タイ総選挙 与党惨敗の背景など深掘りない日経、言葉足らずの東京

タイ総選挙の様子=タイ・バンコク(UPI)
タイ総選挙の様子=タイ・バンコク(UPI)

野党「前進党」が躍進

14日の日曜日に行われたタイ下院総選挙は、革新系野党「前進党」がダークホースとなり第1党へと大躍進を遂げた。まさに選挙は水もの、多くの政界すずめも予想しなかった地滑り的勝利を前進党がものにした。日本では翌日が休刊日で新聞はなく、翌々日の16日付にタイ総選挙を社説で扱ったのは日経と東京だった。

6000社を超す日系企業が進出し、7万人以上の日本人が居住するタイの政治動向は、経済界にとっても重大関心事なだけに日経が社説に取り上げたのは的を射ている。何よりタイが東南アジア諸国連合(ASEAN)の製造業集積地になっているのも、政治的安定度の高さが一要因として掲げられてきた経緯がある。その政治的安定が揺るぎかねない今回の総選挙の結果を見れば、日経としても筆を執らざるを得なかったのだろう。

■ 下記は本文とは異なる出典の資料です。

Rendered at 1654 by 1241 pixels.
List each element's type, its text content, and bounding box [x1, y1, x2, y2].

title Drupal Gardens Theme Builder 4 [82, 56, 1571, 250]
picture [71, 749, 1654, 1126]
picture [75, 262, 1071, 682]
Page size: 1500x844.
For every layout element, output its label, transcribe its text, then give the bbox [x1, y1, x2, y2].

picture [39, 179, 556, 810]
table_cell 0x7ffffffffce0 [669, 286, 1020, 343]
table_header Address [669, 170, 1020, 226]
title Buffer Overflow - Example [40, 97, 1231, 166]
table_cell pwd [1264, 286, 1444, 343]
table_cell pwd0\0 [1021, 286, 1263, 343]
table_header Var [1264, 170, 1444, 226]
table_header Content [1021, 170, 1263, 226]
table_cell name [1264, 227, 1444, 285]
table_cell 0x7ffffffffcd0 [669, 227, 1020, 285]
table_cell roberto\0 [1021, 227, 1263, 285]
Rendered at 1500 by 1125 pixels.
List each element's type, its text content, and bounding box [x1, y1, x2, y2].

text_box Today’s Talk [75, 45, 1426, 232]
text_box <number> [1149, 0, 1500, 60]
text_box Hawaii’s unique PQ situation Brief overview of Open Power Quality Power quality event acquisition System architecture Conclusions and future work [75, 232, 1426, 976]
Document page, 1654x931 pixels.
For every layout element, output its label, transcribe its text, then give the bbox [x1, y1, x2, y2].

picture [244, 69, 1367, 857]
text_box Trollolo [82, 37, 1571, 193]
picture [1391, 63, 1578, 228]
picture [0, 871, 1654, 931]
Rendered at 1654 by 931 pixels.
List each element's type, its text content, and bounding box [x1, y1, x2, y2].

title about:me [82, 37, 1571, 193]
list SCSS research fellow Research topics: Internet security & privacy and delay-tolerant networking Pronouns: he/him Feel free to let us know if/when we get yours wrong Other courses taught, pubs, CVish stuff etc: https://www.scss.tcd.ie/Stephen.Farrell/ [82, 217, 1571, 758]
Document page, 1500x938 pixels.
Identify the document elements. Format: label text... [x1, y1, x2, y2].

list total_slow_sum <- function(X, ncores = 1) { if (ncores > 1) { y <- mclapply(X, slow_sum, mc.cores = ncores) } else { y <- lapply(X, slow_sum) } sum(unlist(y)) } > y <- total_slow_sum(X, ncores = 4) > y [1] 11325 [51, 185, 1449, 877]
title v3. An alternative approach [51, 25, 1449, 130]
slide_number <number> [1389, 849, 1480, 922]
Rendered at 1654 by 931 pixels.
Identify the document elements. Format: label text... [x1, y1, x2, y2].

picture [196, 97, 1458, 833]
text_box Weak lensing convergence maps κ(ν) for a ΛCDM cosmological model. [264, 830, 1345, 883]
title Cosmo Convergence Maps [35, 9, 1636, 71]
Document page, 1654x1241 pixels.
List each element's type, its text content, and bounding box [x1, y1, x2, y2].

その日経は16日付社説「タイは民意を映す安定政権に」で、「クーデター後に続いた国軍の政治関与に有権者がノーを突きつけ、プラユット首相らの親軍与党は惨敗した」のだから、「民意が最も支持した前進党を中心に安定政権の樹立を望みたい」と素直な直球型論説を張った。社説の最後は「『中進国のワナ』が指摘される経済への悪影響を避けるためにも政情安定を最優先すべきだ」との駄目押しだ。